The result I got looks like following, where I only include the correlation of maximum and minimum absolute value.
...
mercedes-benz: 0.5603995843314602
...
nissan: -0.06261400477790607
...

However, I am not sure how should I interpret this result. More specifically, does this mean "mercedes-benz" has larger correlation (absolute value) because the brand name could better explain the price while "nissan" could not?
The following are histograms of two brands (top - "nissan", bottom - "mercedes-benz")


 A: I am the user that wrote the linked answer on computing correlation between categorical variables and continuous variables.  This answer merely notes how the correlation is computed between these kinds of variables --- it does not suggest plotting the correlation values as a useful visual description of the data.  In my view, it is not very useful for you to plot these correlation values.  As you will see from the correlation formulae, the correlation values are really just comparisons of the conditional mean of individual categories compared to the overall mean taken over all categories.  It is not adding any information beyond knowledge of the sample means of the categories.

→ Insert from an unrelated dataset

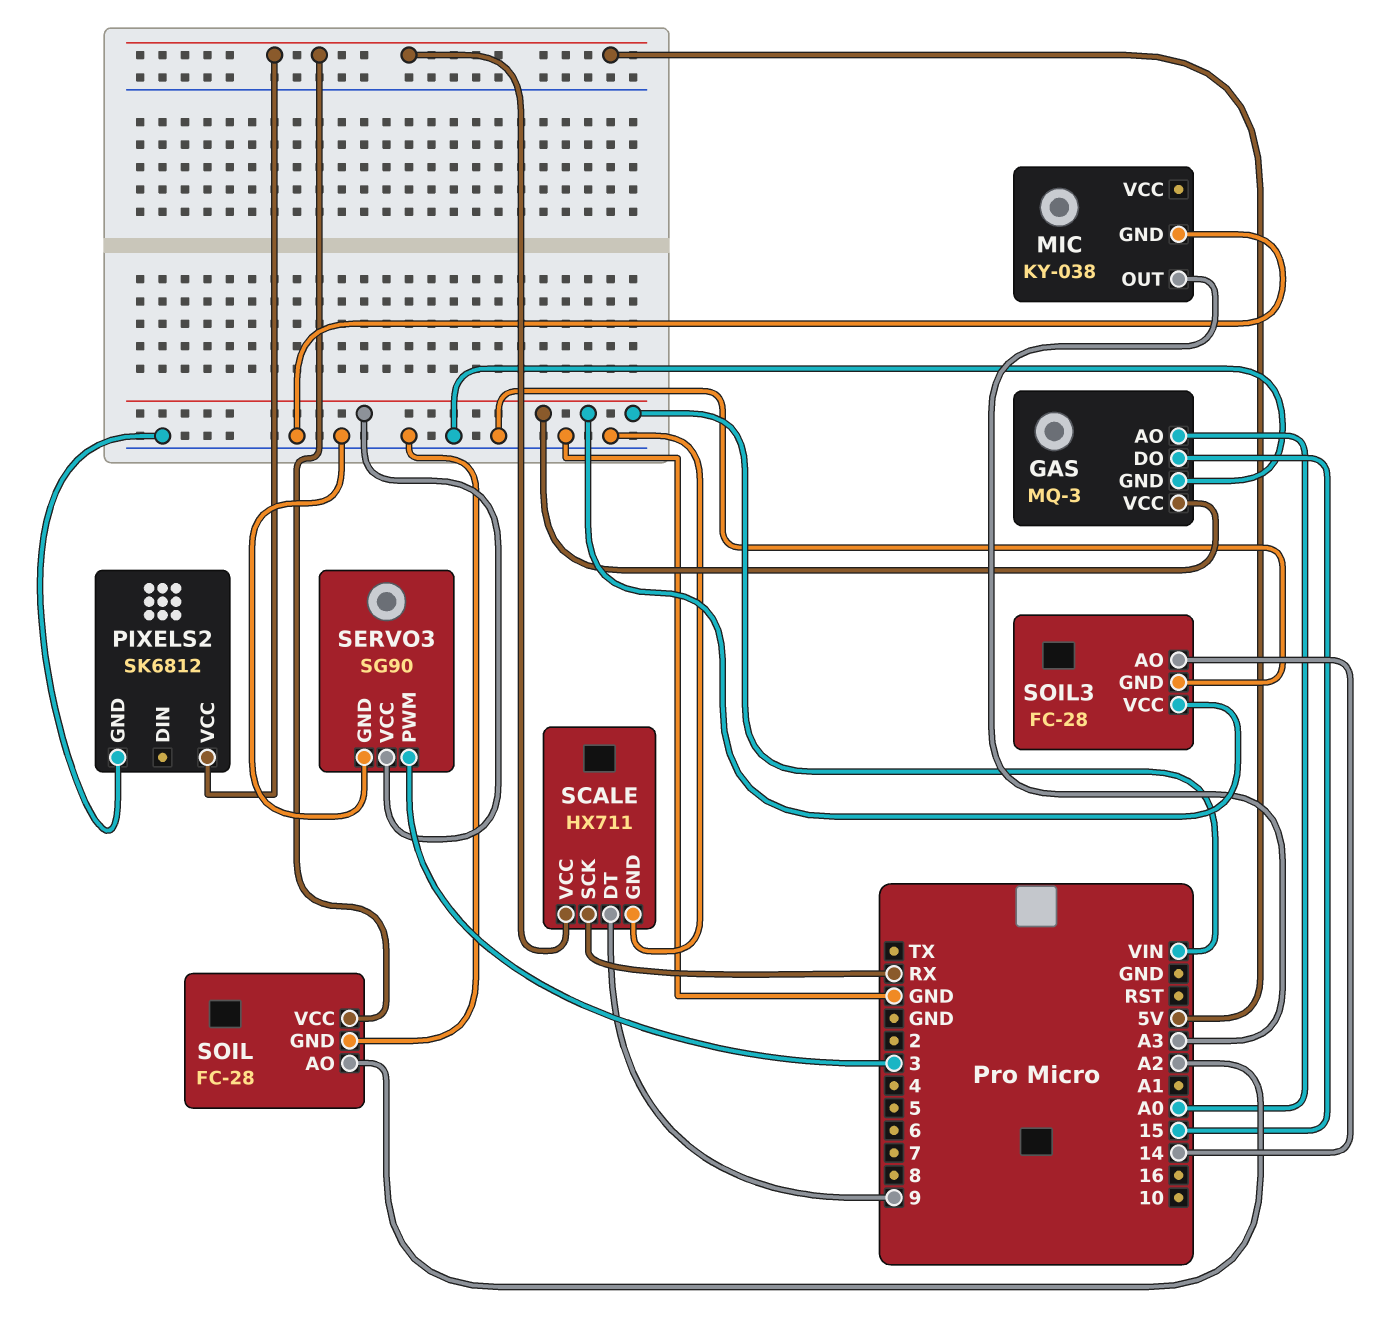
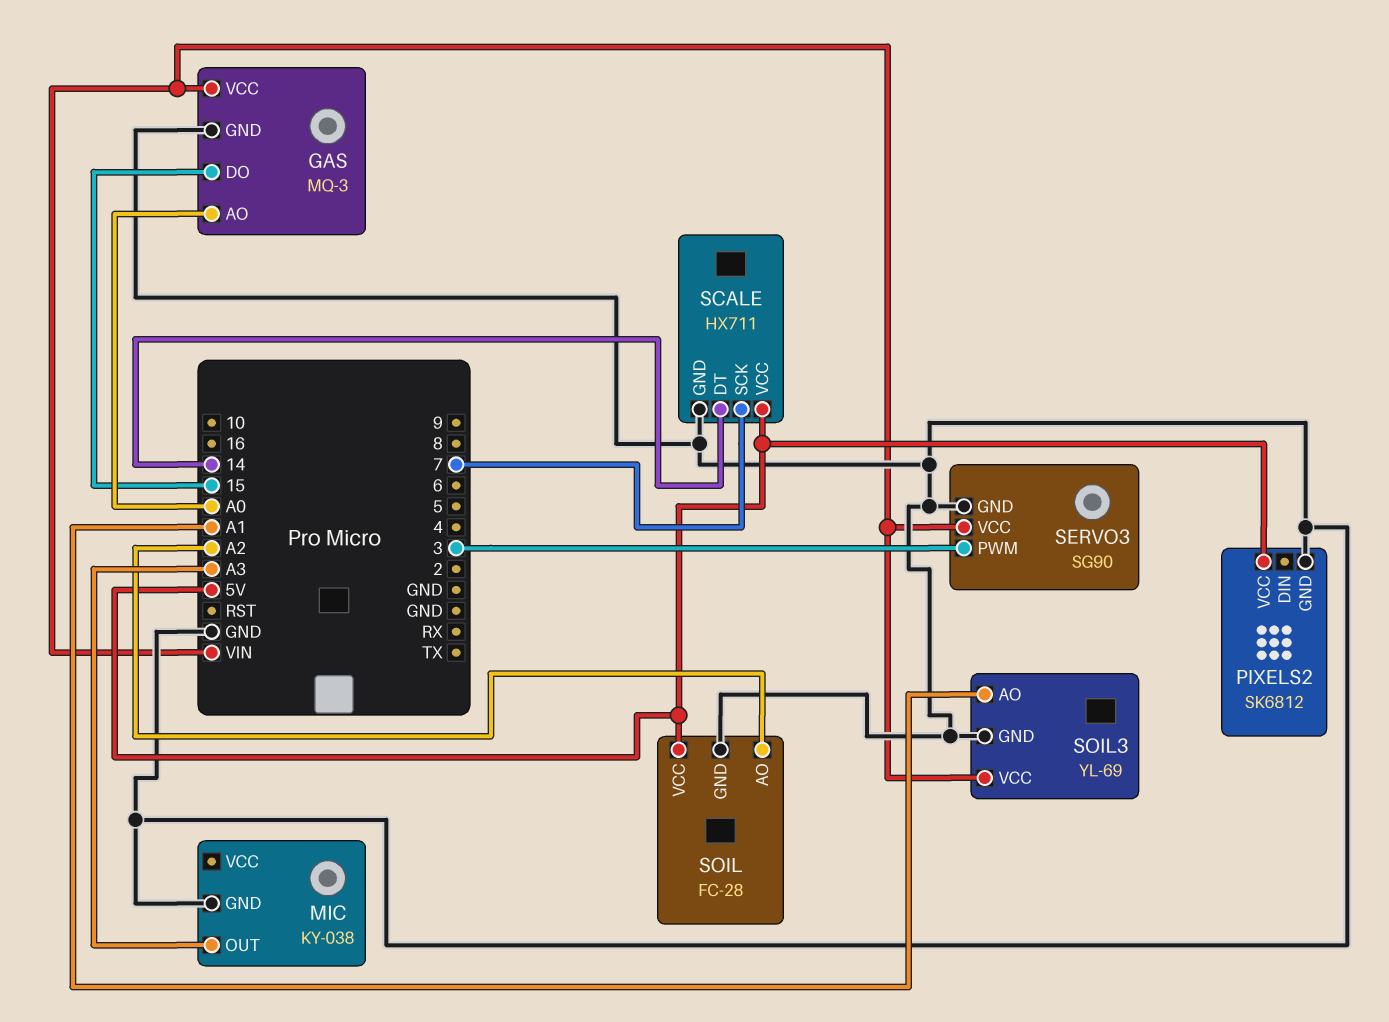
SCALE pin DT: 9 -> 14
SCALE pin SCK: RX -> 7
SOIL3: FC-28 -> YL-69
SOIL3 pin AO: 14 -> A1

For that reason, if you want to plot something here, it would be much more informative (and simpler) for you to use a standard plot showing a comparison between a categorical variable and a continuous variable.  A simple boxplot would suffice, but I prefer a jitter-plot (you can find an example here showing a jitterplot with overlayed boxplots).  This is a standard plot used for this kind of data.  It gives the reader a clear visual summary of the distribution of the continuous variable over each category, and also shows the sample mean of each category.  There is no sense trying to reinvent the wheel here --- just use the standard plots for this problem.